Why would we reject technology in the world of food sourcing when we’ve used it to benefit us in literally every other segment of human existence? Because you know what’s more unnatural than quivering petrie dish meat? Seven billion people squeezed onto a planet this size. Or 25 million people scrapping for resources in Southern California’s Mediterranean climate, where Marks, Daniels, and I all reside.

The fact is, humans have made the world unnatural through poor management and excessive population growth, and even the most humane methods of ranching don’t scale well for our current situation. Still, it’s undeniable that there’s something about this whole idea that grosses out food lovers. When I asked Chef Jeffrey Boullt about lab grown meat he listened to my case and seemed to see my point before ultimately waving it off.

“Nah,” he said, “I’ll just move to a farm and raise my own chickens.”

My conversations with Marks, Daniels, and Boullt feel particularly potent now — with the food world abuzz over a lab grown poultry product launched last week by a Bay Area startup called Memphis Meats. The company recently invited writers to visit a test kitchen in San Francisco and the response to their product was overwhelmingly positive. Like their “clean meatball” of a few years back, the poultry that Memphis Meats produces (chicken and duck) was grown from lab cultures.

The company claims that their product would offer a 90% reduction in resources used. There’s also the matter of “not killing things” — which is a big deal to a large segment of the vegetarian population. PETA, the world’s most famously outspoken advocates against consuming animals, has gone so far as to back Memphis Meats as a sustainable protein source.

Ingrid Newkirk, the president of the organization, told the Wall Street Journal that they are “very much in favor of anything that reduces or eliminates the slaughterhouse.”

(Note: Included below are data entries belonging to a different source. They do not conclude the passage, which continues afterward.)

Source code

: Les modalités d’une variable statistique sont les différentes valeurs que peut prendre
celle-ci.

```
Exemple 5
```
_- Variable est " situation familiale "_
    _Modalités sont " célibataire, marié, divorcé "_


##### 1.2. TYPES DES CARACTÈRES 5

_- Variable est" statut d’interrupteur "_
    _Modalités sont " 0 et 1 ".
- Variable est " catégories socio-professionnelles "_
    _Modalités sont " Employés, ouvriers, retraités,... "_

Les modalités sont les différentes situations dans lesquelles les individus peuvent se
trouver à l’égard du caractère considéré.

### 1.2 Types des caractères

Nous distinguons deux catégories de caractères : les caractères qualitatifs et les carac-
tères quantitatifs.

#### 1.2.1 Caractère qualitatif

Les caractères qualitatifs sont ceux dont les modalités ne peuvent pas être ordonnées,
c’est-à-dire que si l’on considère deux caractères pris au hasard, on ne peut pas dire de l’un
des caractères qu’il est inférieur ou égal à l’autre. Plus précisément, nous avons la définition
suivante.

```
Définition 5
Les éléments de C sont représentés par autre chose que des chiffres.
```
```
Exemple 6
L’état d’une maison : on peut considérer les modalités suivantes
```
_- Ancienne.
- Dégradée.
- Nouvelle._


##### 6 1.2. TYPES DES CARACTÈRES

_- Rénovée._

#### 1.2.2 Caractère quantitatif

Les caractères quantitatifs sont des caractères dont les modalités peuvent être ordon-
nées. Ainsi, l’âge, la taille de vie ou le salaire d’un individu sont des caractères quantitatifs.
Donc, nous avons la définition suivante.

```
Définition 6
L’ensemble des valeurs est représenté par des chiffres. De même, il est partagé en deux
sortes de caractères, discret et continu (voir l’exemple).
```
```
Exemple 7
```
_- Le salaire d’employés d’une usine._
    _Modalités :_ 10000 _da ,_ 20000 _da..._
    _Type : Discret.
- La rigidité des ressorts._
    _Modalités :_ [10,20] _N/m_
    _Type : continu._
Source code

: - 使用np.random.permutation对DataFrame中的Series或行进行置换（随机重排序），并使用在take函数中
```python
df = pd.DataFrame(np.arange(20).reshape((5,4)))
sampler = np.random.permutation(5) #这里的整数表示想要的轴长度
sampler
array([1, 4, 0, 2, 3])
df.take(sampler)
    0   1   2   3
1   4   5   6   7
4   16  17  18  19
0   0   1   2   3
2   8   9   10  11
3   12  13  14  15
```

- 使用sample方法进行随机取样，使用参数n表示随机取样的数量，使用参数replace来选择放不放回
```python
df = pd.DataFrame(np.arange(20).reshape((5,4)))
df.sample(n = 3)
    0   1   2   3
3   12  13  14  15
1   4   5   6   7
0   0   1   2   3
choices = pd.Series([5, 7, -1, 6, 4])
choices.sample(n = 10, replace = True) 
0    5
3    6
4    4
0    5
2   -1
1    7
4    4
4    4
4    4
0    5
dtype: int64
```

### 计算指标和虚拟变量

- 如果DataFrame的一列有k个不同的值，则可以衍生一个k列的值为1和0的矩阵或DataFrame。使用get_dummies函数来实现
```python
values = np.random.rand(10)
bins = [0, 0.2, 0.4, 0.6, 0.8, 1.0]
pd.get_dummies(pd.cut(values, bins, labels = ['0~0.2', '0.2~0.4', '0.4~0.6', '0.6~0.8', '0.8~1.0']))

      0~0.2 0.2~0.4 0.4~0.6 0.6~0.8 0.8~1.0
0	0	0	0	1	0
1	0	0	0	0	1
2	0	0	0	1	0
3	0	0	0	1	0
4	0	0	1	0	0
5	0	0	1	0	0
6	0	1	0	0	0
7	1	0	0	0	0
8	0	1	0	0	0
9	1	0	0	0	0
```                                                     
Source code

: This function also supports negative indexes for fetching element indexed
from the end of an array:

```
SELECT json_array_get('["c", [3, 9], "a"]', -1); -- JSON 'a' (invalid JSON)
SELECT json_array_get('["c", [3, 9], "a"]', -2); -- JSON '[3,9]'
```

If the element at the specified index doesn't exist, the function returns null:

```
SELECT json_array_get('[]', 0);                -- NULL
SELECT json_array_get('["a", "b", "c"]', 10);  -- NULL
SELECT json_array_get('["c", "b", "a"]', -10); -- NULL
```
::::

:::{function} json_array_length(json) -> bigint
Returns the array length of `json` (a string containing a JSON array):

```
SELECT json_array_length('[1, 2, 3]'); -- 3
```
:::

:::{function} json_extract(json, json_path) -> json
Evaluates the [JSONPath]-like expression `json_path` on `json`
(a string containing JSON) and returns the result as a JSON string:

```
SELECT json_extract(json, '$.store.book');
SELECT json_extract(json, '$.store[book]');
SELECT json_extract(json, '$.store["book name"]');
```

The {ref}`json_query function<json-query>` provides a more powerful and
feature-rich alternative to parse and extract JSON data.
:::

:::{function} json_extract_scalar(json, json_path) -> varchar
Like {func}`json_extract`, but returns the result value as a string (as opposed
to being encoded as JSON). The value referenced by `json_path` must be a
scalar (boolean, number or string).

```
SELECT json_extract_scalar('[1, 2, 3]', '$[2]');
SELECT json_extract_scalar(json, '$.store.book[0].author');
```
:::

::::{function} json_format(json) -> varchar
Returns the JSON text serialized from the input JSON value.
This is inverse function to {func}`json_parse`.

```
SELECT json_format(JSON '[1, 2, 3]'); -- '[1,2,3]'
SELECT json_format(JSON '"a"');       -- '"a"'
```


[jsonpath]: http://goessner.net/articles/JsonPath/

While the case for this sort of product is strong, its popularity will rely on taste more than anything else. Over the course of ten years of covering the crossover between food and ecology, I’ve seen over and over that people are happy to save the world, but only if it comes without any noticeable dip in user experience. The better lab grown meats taste, the quicker people will get over their hang ups.

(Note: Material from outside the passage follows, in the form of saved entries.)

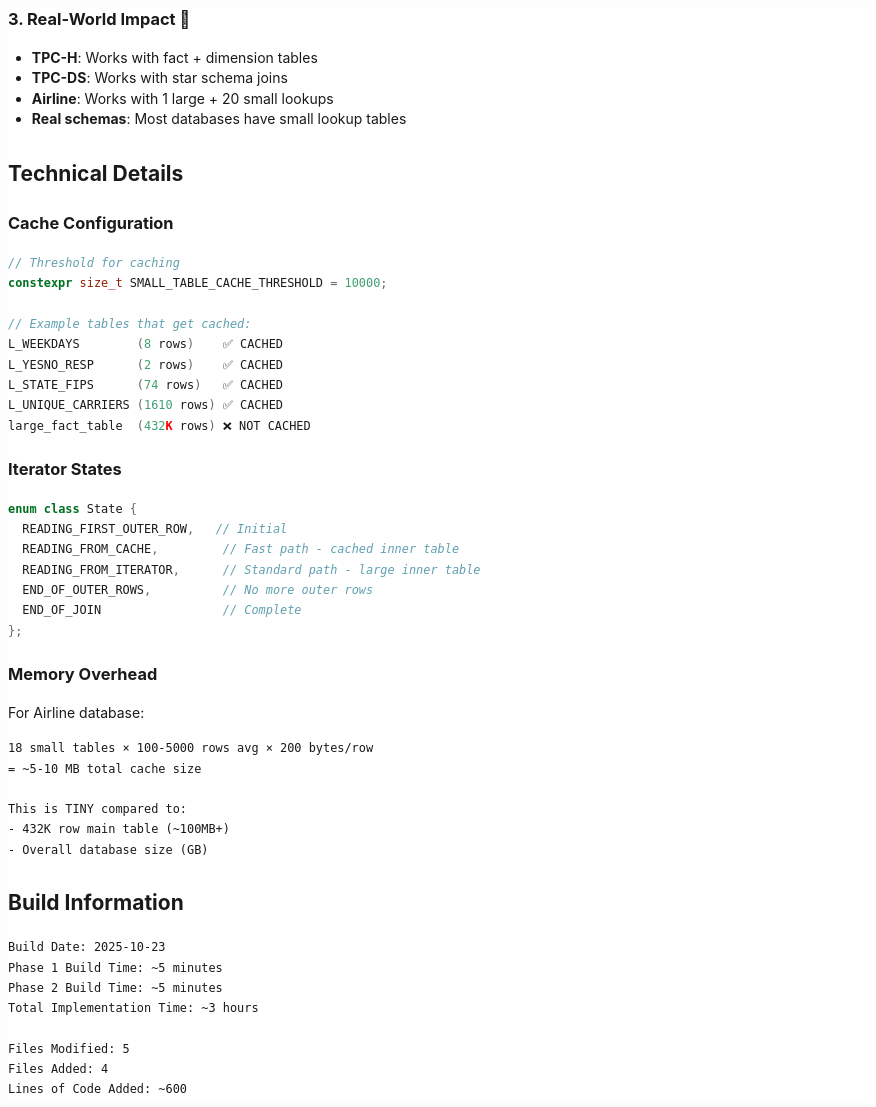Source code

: ### 3. Real-World Impact 💼
- **TPC-H**: Works with fact + dimension tables
- **TPC-DS**: Works with star schema joins
- **Airline**: Works with 1 large + 20 small lookups
- **Real schemas**: Most databases have small lookup tables

## Technical Details

### Cache Configuration
```cpp
// Threshold for caching
constexpr size_t SMALL_TABLE_CACHE_THRESHOLD = 10000;

// Example tables that get cached:
L_WEEKDAYS        (8 rows)    ✅ CACHED
L_YESNO_RESP      (2 rows)    ✅ CACHED  
L_STATE_FIPS      (74 rows)   ✅ CACHED
L_UNIQUE_CARRIERS (1610 rows) ✅ CACHED
large_fact_table  (432K rows) ❌ NOT CACHED
```

### Iterator States
```cpp
enum class State {
  READING_FIRST_OUTER_ROW,   // Initial
  READING_FROM_CACHE,         // Fast path - cached inner table
  READING_FROM_ITERATOR,      // Standard path - large inner table
  END_OF_OUTER_ROWS,          // No more outer rows
  END_OF_JOIN                 // Complete
};
```

### Memory Overhead
For Airline database:
```
18 small tables × 100-5000 rows avg × 200 bytes/row
= ~5-10 MB total cache size

This is TINY compared to:
- 432K row main table (~100MB+)
- Overall database size (GB)
```

## Build Information

```bash
Build Date: 2025-10-23
Phase 1 Build Time: ~5 minutes
Phase 2 Build Time: ~5 minutes  
Total Implementation Time: ~3 hours

Files Modified: 5
Files Added: 4
Lines of Code Added: ~600
```

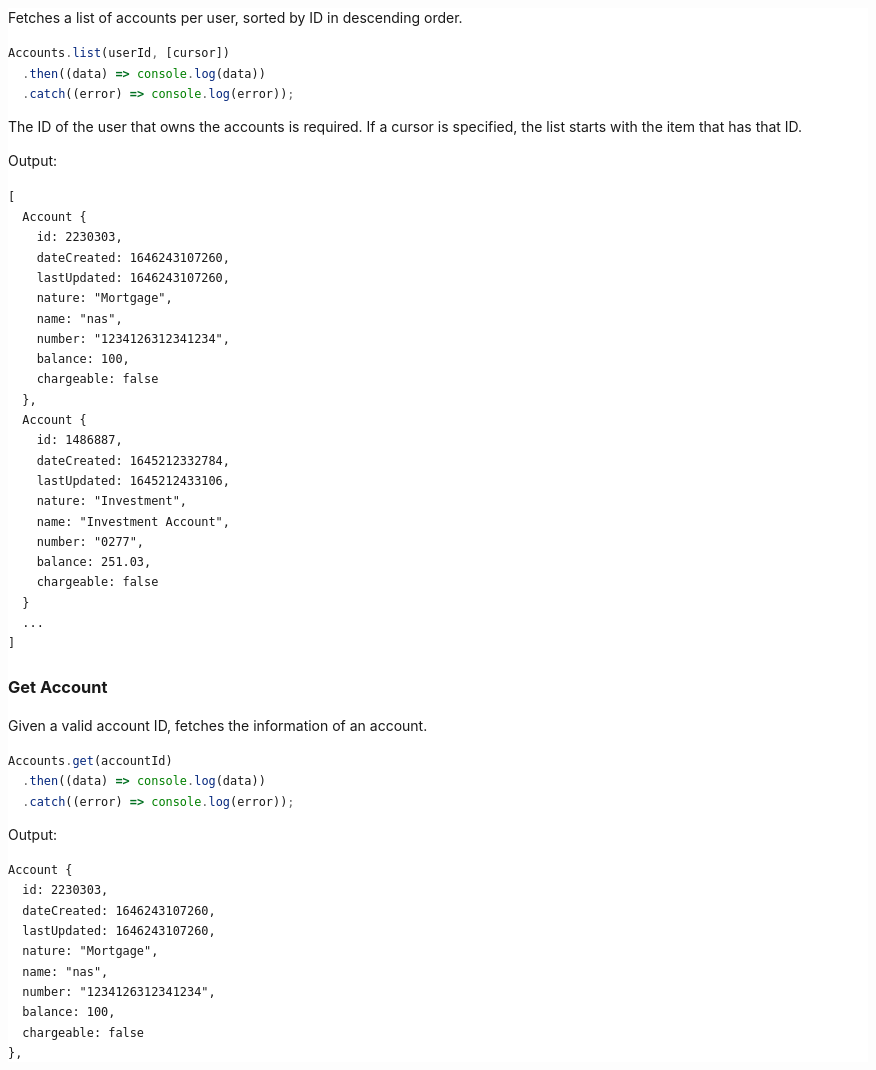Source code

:Fetches a list of accounts per user, sorted by ID in descending order.

```javascript
Accounts.list(userId, [cursor])
  .then((data) => console.log(data))
  .catch((error) => console.log(error));
```

The ID of the user that owns the accounts is required. If a cursor is specified, the list starts with the item that has that ID.

Output:

```console
[
  Account {
    id: 2230303,
    dateCreated: 1646243107260,
    lastUpdated: 1646243107260,
    nature: "Mortgage",
    name: "nas",
    number: "1234126312341234",
    balance: 100,
    chargeable: false
  },
  Account {
    id: 1486887,
    dateCreated: 1645212332784,
    lastUpdated: 1645212433106,
    nature: "Investment",
    name: "Investment Account",
    number: "0277",
    balance: 251.03,
    chargeable: false
  }
  ...
]

```

### Get Account

Given a valid account ID, fetches the information of an account.

```javascript
Accounts.get(accountId)
  .then((data) => console.log(data))
  .catch((error) => console.log(error));
```

Output:

```console
Account {
  id: 2230303,
  dateCreated: 1646243107260,
  lastUpdated: 1646243107260,
  nature: "Mortgage",
  name: "nas",
  number: "1234126312341234",
  balance: 100,
  chargeable: false
},

```
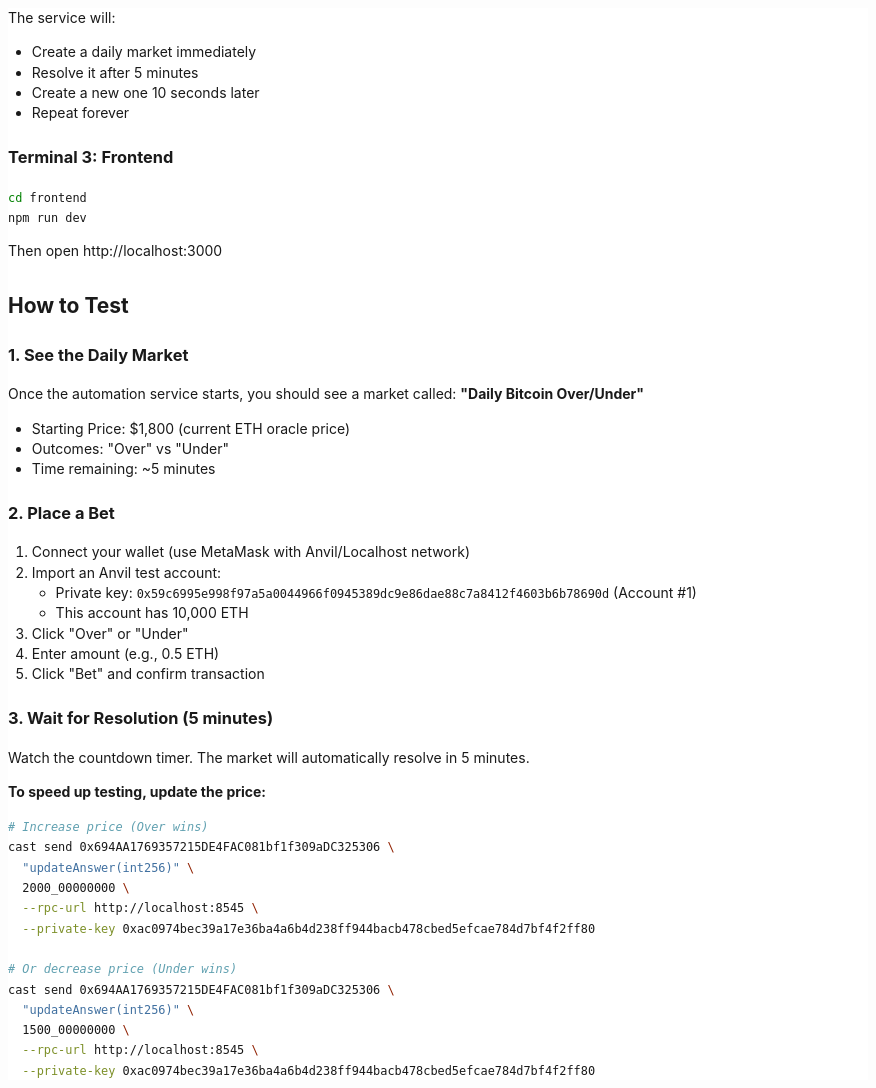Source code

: The service will:
- Create a daily market immediately
- Resolve it after 5 minutes
- Create a new one 10 seconds later
- Repeat forever

### Terminal 3: Frontend
```bash
cd frontend
npm run dev
```

Then open http://localhost:3000

## How to Test

### 1. See the Daily Market

Once the automation service starts, you should see a market called:
**"Daily Bitcoin Over/Under"**

- Starting Price: $1,800 (current ETH oracle price)
- Outcomes: "Over" vs "Under"
- Time remaining: ~5 minutes

### 2. Place a Bet

1. Connect your wallet (use MetaMask with Anvil/Localhost network)
2. Import an Anvil test account:
   - Private key: `0x59c6995e998f97a5a0044966f0945389dc9e86dae88c7a8412f4603b6b78690d` (Account #1)
   - This account has 10,000 ETH
3. Click "Over" or "Under"
4. Enter amount (e.g., 0.5 ETH)
5. Click "Bet" and confirm transaction

### 3. Wait for Resolution (5 minutes)

Watch the countdown timer. The market will automatically resolve in 5 minutes.

**To speed up testing, update the price:**

```bash
# Increase price (Over wins)
cast send 0x694AA1769357215DE4FAC081bf1f309aDC325306 \
  "updateAnswer(int256)" \
  2000_00000000 \
  --rpc-url http://localhost:8545 \
  --private-key 0xac0974bec39a17e36ba4a6b4d238ff944bacb478cbed5efcae784d7bf4f2ff80

# Or decrease price (Under wins)
cast send 0x694AA1769357215DE4FAC081bf1f309aDC325306 \
  "updateAnswer(int256)" \
  1500_00000000 \
  --rpc-url http://localhost:8545 \
  --private-key 0xac0974bec39a17e36ba4a6b4d238ff944bacb478cbed5efcae784d7bf4f2ff80
```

Ali Bouzari of Pilot R + D — a food research lab — thinks that synthetic proteins will initially be for people scraping to get by but also predicts that top tier chefs will be quick to adapt.

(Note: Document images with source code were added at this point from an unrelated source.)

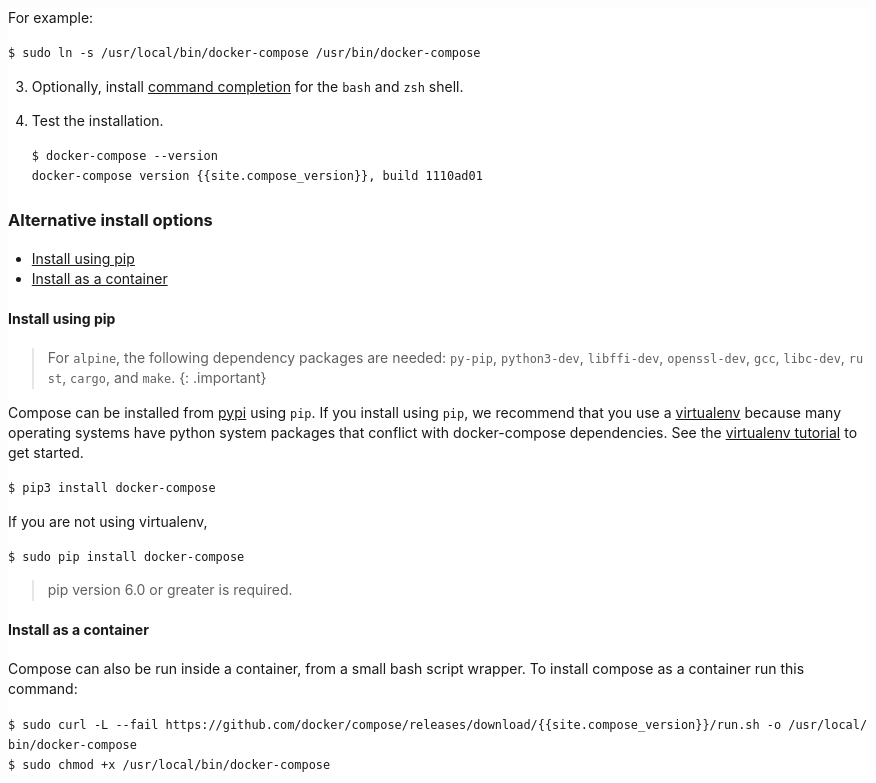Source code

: For example:

```console
$ sudo ln -s /usr/local/bin/docker-compose /usr/bin/docker-compose
```

3.  Optionally, install [command completion](completion.md) for the
    `bash` and `zsh` shell.

4.  Test the installation.

    ```console
    $ docker-compose --version
    docker-compose version {{site.compose_version}}, build 1110ad01
    ```

</div>
<div id="alternatives" class="tab-pane fade" markdown="1">

### Alternative install options

- [Install using pip](#install-using-pip)
- [Install as a container](#install-as-a-container)

#### Install using pip

> For `alpine`, the following dependency packages are needed:
> `py-pip`, `python3-dev`, `libffi-dev`, `openssl-dev`, `gcc`, `libc-dev`, `rust`, `cargo`, and `make`.
{: .important}

Compose can be installed from
[pypi](https://pypi.python.org/pypi/docker-compose) using `pip`. If you install
using `pip`, we recommend that you use a
[virtualenv](https://virtualenv.pypa.io/en/latest/) because many operating
systems have python system packages that conflict with docker-compose
dependencies. See the [virtualenv
tutorial](https://docs.python-guide.org/dev/virtualenvs/) to get
started.

```console
$ pip3 install docker-compose
```

If you are not using virtualenv,

```console
$ sudo pip install docker-compose
```

> pip version 6.0 or greater is required.

#### Install as a container

Compose can also be run inside a container, from a small bash script wrapper. To
install compose as a container run this command:

```console
$ sudo curl -L --fail https://github.com/docker/compose/releases/download/{{site.compose_version}}/run.sh -o /usr/local/bin/docker-compose
$ sudo chmod +x /usr/local/bin/docker-compose
```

“What’s going to be really interesting,” he said, “is when chef’s at these hot New York spots get their hands on lab-grown products and take them into a new level. Chefs are going to completely flip it on its head.”

This is a plausible scenario, though the Impossible Burger — a veggie patty that imitates meat — started with the fine dining crowd right away. It’s easy to imagine a superstar chef picking up the second generation of Memphis Meats chicken and doing something special with it this year.

As we look at the interface between our love of meat and our desire to protect the environment, we have to be painfully honest about solutions: going vegetarian once a week won’t do the trick, neither will simply opting for the 8oz filet instead of the 16oz porterhouse. We’re going to need massive sweeping change and that’s going to mean either alternate proteins or avoiding meat altogether. At current rates, avoiding meats doesn’t seem to be the best path. Our palates are developing much slower than the world is burning.

We need to be both swift and pragmatic — as lab grown meats increase in popularity and decrease in cost, ranchers will lose work. That’s a net win for the environment (just like the collapse of coal) but also comes at a high cost for working class people (also just like coal). Hopefully, rather than fighting progress tooth and nail the beef industry will begin to plan ahead. There’s writing on the wall, we’re obligated to read it.

So get ready for fake chicken and steak grown from stem cells. “It’s just weird,” is no longer an acceptable excuse. We’ve pushed the planet to the tipping point, we’re going to have to get over a few hang ups to save it. Besides, if it tastes good enough you’ll forget it ever made you squeamish in the first place.